Your answer should be every line of the records that contains the word "stool".

*****

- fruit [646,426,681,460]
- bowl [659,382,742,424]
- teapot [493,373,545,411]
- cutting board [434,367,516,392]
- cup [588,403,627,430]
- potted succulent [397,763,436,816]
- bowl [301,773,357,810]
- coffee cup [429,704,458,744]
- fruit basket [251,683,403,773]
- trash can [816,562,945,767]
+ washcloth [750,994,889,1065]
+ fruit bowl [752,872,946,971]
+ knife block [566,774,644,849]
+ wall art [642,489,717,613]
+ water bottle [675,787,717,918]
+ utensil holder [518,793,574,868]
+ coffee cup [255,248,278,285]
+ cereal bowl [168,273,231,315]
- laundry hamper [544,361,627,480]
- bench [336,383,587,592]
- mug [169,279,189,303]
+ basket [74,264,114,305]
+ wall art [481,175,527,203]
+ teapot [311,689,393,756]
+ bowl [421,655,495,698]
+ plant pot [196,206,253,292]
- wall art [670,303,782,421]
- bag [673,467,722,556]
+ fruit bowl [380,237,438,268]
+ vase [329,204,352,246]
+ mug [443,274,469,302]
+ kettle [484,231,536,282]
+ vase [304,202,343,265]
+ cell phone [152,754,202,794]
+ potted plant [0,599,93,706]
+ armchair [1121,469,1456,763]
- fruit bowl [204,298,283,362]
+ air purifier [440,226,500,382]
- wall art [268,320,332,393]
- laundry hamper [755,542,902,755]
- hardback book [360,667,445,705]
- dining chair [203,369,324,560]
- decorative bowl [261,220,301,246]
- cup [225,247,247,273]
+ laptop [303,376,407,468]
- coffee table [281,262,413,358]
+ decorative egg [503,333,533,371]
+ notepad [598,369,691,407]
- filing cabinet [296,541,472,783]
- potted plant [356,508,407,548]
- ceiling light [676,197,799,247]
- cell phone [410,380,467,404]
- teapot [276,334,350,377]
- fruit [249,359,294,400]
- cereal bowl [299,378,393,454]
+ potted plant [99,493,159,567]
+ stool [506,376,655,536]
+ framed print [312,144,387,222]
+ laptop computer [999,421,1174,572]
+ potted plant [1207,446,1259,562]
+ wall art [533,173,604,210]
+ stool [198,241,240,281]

*****

_ANSWER AREA:_
+ stool [506,376,655,536]
+ stool [198,241,240,281]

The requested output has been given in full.